Problem requirements: The expected answer is the set of lines in the data below between the line holding "M 5,54 L 23,54" and the line holding "M 927,70 L 990,70 L 990,109 L 928,110 Z", inclusive, written out exactly.

Exercise input:

********

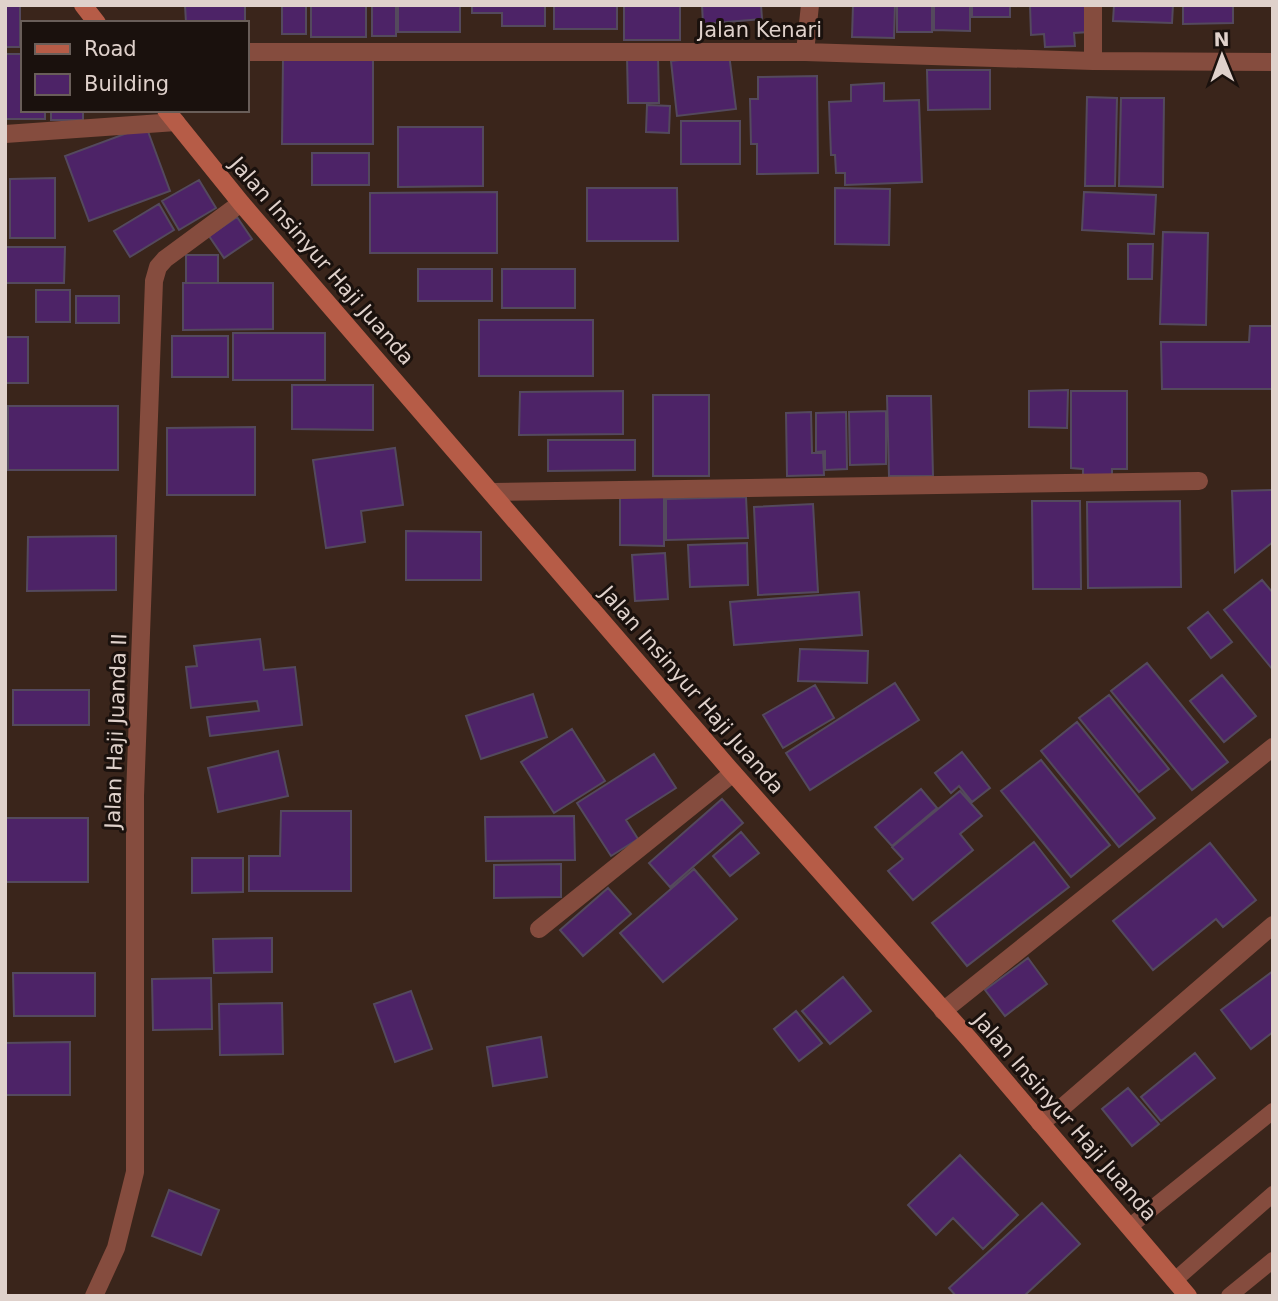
<svg xmlns="http://www.w3.org/2000/svg" width="1278" height="1301" viewBox="0 0 1278 1301" font-family="'DejaVu Sans',sans-serif">
	<style>
		.building { fill: #4d2367; stroke: #54495d; stroke-width: 2 }
		.lines { fill: none; stroke-linecap: round; stroke-linejoin: round }
		.lane { stroke: #854c3e; stroke-width: 16 }
		.street { stroke: #854c3e; stroke-width: 18 }
		.secondary { stroke: #b65c47; stroke-width: 18 }
		.labels { text-anchor: middle; dominant-baseline: central; stroke-width: 6; stroke-linejoin: round; paint-order: stroke }
		.street-label { font-size: 21px; fill: #dfd1cb; stroke: #1a110d }
	</style>
	<rect width="100%" height="100%" fill="#3a251b"/>
	<!-- building -->
	<path class="building" d="M 5,5 L 20,5 L 20,47 L 5,47 Z
		M 185,5 L 245,5 L 245,23 L 186,23 Z
		M 282,5 L 306,5 L 306,34 L 282,34 Z
		M 311,5 L 366,5 L 366,37 L 311,37 Z
		M 372,5 L 396,5 L 396,36 L 372,36 Z
		M 398,5 L 460,5 L 460,32 L 398,32 Z
		M 472,5 L 545,5 L 545,26 L 502,26 L 502,13 L 472,13 Z
		M 554,5 L 617,5 L 617,29 L 554,29 Z
		M 624,5 L 680,5 L 680,40 L 624,40 Z
		M 702,5 L 761,5 L 762,19 L 703,24 Z
		M 853,5 L 895,5 L 894,38 L 852,37 Z
		M 897,5 L 932,5 L 932,32 L 897,32 Z
		M 934,5 L 970,5 L 970,31 L 934,30 Z
		M 972,5 L 1010,5 L 1010,17 L 972,17 Z
		M 1030,5 L 1088,5 L 1089,32 L 1074,33 L 1075,46 L 1045,47 L 1044,34 L 1031,35 Z
		M 1114,5 L 1173,5 L 1172,23 L 1113,21 Z
		M 1183,5 L 1233,5 L 1233,23 L 1183,24 Z
		M 5,54 L 23,54 L 23,110 L 45,110 L 45,119 L 5,119 Z
		M 729,54 L 736,109 L 677,116 L 671,61 Z
		M 627,56 L 658,56 L 659,103 L 628,103 Z
		M 373,58 L 373,144 L 282,144 L 283,59 Z
		M 927,70 L 990,70 L 990,109 L 928,110 Z
		M 817,76 L 818,173 L 757,174 L 757,144 L 751,144 L 750,99 L 758,99 L 758,77 Z
		M 884,83 L 884,101 L 919,100 L 922,182 L 845,185 L 845,173 L 836,173 L 835,155 L 831,155 L 829,102 L 851,101 L 851,85 Z
		M 1087,97 L 1117,98 L 1115,186 L 1085,186 Z
		M 1121,98 L 1164,98 L 1163,187 L 1119,186 Z
		M 647,105 L 670,106 L 669,133 L 646,132 Z
		M 51,110 L 83,110 L 83,120 L 51,120 Z
		M 681,121 L 740,121 L 740,164 L 681,164 Z
		M 146,126 L 170,191 L 89,221 L 65,156 Z
		M 398,127 L 483,127 L 483,186 L 398,187 Z
		M 312,153 L 369,153 L 369,185 L 312,185 Z
		M 55,178 L 55,238 L 10,238 L 10,179 Z
		M 199,180 L 216,208 L 179,230 L 162,201 Z
		M 587,188 L 677,188 L 678,241 L 587,241 Z
		M 835,188 L 890,189 L 889,245 L 835,244 Z
		M 497,192 L 497,253 L 370,253 L 370,193 Z
		M 1084,192 L 1156,195 L 1154,234 L 1082,230 Z
		M 159,204 L 174,230 L 130,257 L 114,231 Z
		M 237,217 L 252,239 L 224,258 L 209,236 Z
		M 1163,232 L 1208,233 L 1206,325 L 1160,324 Z
		M 1128,244 L 1153,244 L 1152,279 L 1128,279 Z
		M 6,247 L 65,247 L 64,283 L 6,283 Z
		M 186,255 L 218,255 L 218,283 L 186,283 Z
		M 418,269 L 492,269 L 492,301 L 418,301 Z
		M 502,269 L 575,269 L 575,308 L 502,308 Z
		M 183,283 L 273,283 L 273,329 L 183,330 Z
		M 36,290 L 70,290 L 70,322 L 36,322 Z
		M 76,296 L 119,296 L 119,323 L 76,323 Z
		M 479,320 L 593,320 L 593,376 L 479,376 Z
		M 1250,326 L 1273,326 L 1273,389 L 1162,389 L 1161,342 L 1249,342 Z
		M 233,333 L 325,333 L 325,380 L 233,380 Z
		M 172,336 L 228,336 L 228,377 L 172,377 Z
		M 5,337 L 28,337 L 28,383 L 5,383 Z
		M 292,385 L 373,385 L 373,430 L 292,429 Z
		M 1068,390 L 1067,428 L 1029,427 L 1029,391 Z
		M 623,391 L 623,434 L 519,435 L 520,392 Z
		M 1071,391 L 1127,391 L 1127,469 L 1112,469 L 1112,479 L 1083,479 L 1083,469 L 1071,468 Z
		M 653,395 L 709,395 L 709,476 L 653,476 Z
		M 887,396 L 931,396 L 933,476 L 889,476 Z
		M 8,406 L 118,406 L 118,470 L 8,470 Z
		M 886,411 L 886,464 L 850,465 L 849,412 Z
		M 811,412 L 812,453 L 823,453 L 824,475 L 787,476 L 786,413 Z
		M 846,412 L 847,469 L 825,470 L 825,451 L 816,452 L 816,413 Z
		M 255,427 L 255,495 L 167,495 L 167,428 Z
		M 548,440 L 635,440 L 635,470 L 548,471 Z
		M 395,448 L 403,505 L 361,511 L 365,542 L 326,548 L 313,460 Z
		M 1273,490 L 1273,542 L 1235,572 L 1232,491 Z
		M 620,496 L 664,496 L 664,546 L 620,545 Z
		M 746,497 L 748,538 L 666,540 L 666,499 Z
		M 1032,501 L 1080,501 L 1081,589 L 1033,589 Z
		M 1180,501 L 1181,587 L 1088,588 L 1087,502 Z
		M 813,504 L 818,592 L 758,595 L 754,507 Z
		M 406,531 L 481,532 L 481,580 L 406,580 Z
		M 116,536 L 116,590 L 27,591 L 28,537 Z
		M 747,543 L 748,585 L 690,587 L 688,545 Z
		M 665,553 L 668,599 L 635,601 L 632,555 Z
		M 1262,580 L 1273,593 L 1273,670 L 1224,610 Z
		M 859,592 L 862,635 L 734,645 L 730,602 Z
		M 1208,612 L 1232,642 L 1211,658 L 1188,628 Z
		M 260,639 L 264,670 L 295,667 L 302,725 L 210,736 L 207,717 L 259,711 L 257,701 L 191,708 L 186,667 L 197,666 L 194,646 Z
		M 800,649 L 868,651 L 867,683 L 798,681 Z
		M 1147,663 L 1228,762 L 1192,790 L 1111,691 Z
		M 1222,675 L 1256,716 L 1224,742 L 1190,701 Z
		M 895,683 L 919,720 L 810,790 L 786,753 Z
		M 815,685 L 834,718 L 783,748 L 763,715 Z
		M 13,690 L 89,690 L 89,725 L 13,725 Z
		M 533,694 L 547,737 L 481,759 L 466,716 Z
		M 1109,695 L 1169,769 L 1139,792 L 1079,718 Z
		M 1077,722 L 1155,818 L 1119,847 L 1041,751 Z
		M 572,729 L 605,781 L 554,813 L 521,762 Z
		M 278,751 L 288,796 L 218,812 L 208,768 Z
		M 962,752 L 990,788 L 972,802 L 959,786 L 951,793 L 935,773 Z
		M 654,754 L 676,788 L 626,820 L 638,839 L 611,856 L 577,803 Z
		M 1041,760 L 1110,845 L 1071,877 L 1001,791 Z
		M 921,789 L 937,808 L 892,846 L 875,827 Z
		M 960,791 L 982,816 L 960,834 L 973,850 L 913,900 L 888,871 L 903,859 L 892,847 Z
		M 722,799 L 743,823 L 670,887 L 649,863 Z
		M 281,811 L 351,811 L 351,891 L 249,891 L 249,856 L 280,856 Z
		M 574,816 L 575,860 L 486,861 L 485,817 Z
		M 5,818 L 88,818 L 88,882 L 5,882 Z
		M 741,832 L 759,853 L 730,876 L 713,856 Z
		M 1034,842 L 1069,887 L 967,966 L 932,923 Z
		M 1210,843 L 1256,900 L 1223,927 L 1216,919 L 1153,970 L 1113,921 Z
		M 192,858 L 243,858 L 243,892 L 192,893 Z
		M 561,864 L 561,897 L 494,898 L 494,865 Z
		M 694,869 L 737,919 L 663,982 L 620,933 Z
		M 608,888 L 631,914 L 583,956 L 560,930 Z
		M 272,938 L 272,972 L 214,973 L 213,939 Z
		M 1028,958 L 1047,984 L 1005,1016 L 985,990 Z
		M 1273,971 L 1273,1032 L 1251,1049 L 1221,1010 Z
		M 13,973 L 95,973 L 95,1016 L 14,1016 Z
		M 843,977 L 871,1011 L 830,1044 L 802,1011 Z
		M 211,978 L 212,1029 L 153,1030 L 152,979 Z
		M 411,991 L 432,1049 L 395,1062 L 374,1004 Z
		M 282,1003 L 283,1054 L 220,1055 L 219,1004 Z
		M 796,1011 L 822,1043 L 799,1061 L 774,1029 Z
		M 541,1037 L 547,1077 L 493,1086 L 487,1047 Z
		M 70,1042 L 70,1095 L 5,1095 L 5,1043 Z
		M 1195,1053 L 1215,1078 L 1161,1121 L 1141,1097 Z
		M 1128,1088 L 1159,1124 L 1132,1146 L 1102,1109 Z
		M 960,1155 L 1018,1215 L 983,1249 L 953,1218 L 936,1235 L 908,1205 Z
		M 169,1190 L 219,1210 L 201,1255 L 152,1236 Z
		M 1042,1203 L 1080,1244 L 1024,1296 L 956,1296 L 949,1288 Z"/>
	<g class="lines">
		<!-- lane -->
		<path class="lane" d="M 1129,1227 L 1273,1111
			M 1175,1280 L 1273,1194
			M 1229,1296 L 1273,1260"/>
		<!-- street -->
		<path class="street" d="M 1093,5 L 1093,61
			M 247,52 L 805,52 L 1093,61 L 1273,62
			M 805,52 L 810,5
			M 5,134 L 176,122
			M 491,492 L 1199,481
			M 539,929 L 733,773
			M 943,1011 L 1273,747
			M 1040,1123 L 1065,1105 L 1273,925
			M 94,1296 L 116,1248 L 135,1172 L 135,796 L 154,281 L 158,267 L 165,259 L 241,203"/>
		<!-- secondary -->
		<path class="secondary" d="M 83,5 L 97,23
			M 166,110 L 241,203 L 733,773 L 970,1040 L 1188,1296"/>
	</g>
	<g class="labels">
		<!-- street labels -->
		<g class="street-label">
			<text x="760" y="30">Jalan Kenari</text>
			<text transform="translate(322 261) rotate(49)">Jalan Insinyur Haji Juanda</text>
			<text transform="translate(692 690) rotate(49)">Jalan Insinyur Haji Juanda</text>
			<text transform="translate(116 731) rotate(-88)">Jalan Haji Juanda II</text>
			<text transform="translate(1065 1117) rotate(49)">Jalan Insinyur Haji Juanda</text>
		</g>
	</g>
	<!-- border -->
	<rect width="1278" height="1301" fill="none" stroke="#dfd1cb" stroke-width="14"/>
	<!-- legend -->
	<rect x="21" y="21" width="228" height="91" fill="#1a110d" stroke="#695e59" stroke-width="2"/>
	<rect x="35" y="44" width="35" height="10" fill="#b65c47" stroke="#695e59" stroke-width="2"/>
	<text x="84" y="56" font-size="21" fill="#dfd1cb">Road</text>
	<rect x="35" y="74" width="35" height="21" fill="#4d2367" stroke="#695e59" stroke-width="2"/>
	<text x="84" y="91" font-size="21" fill="#dfd1cb">Building</text>
	<!-- north arrow -->
	<g transform="translate(1222 56) rotate(359)" stroke="#1a110d" stroke-width="5" paint-order="stroke">
	<path d="M0-5L12 26L0 18L-12 26Z" fill="#dfd1cb"/>
	<text y="-10" font-size="19" font-weight="bold" text-anchor="middle" fill="#dfd1cb">N</text>
	</g>
</svg>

********

Answer area:
		M 5,54 L 23,54 L 23,110 L 45,110 L 45,119 L 5,119 Z
		M 729,54 L 736,109 L 677,116 L 671,61 Z
		M 627,56 L 658,56 L 659,103 L 628,103 Z
		M 373,58 L 373,144 L 282,144 L 283,59 Z
		M 927,70 L 990,70 L 990,109 L 928,110 Z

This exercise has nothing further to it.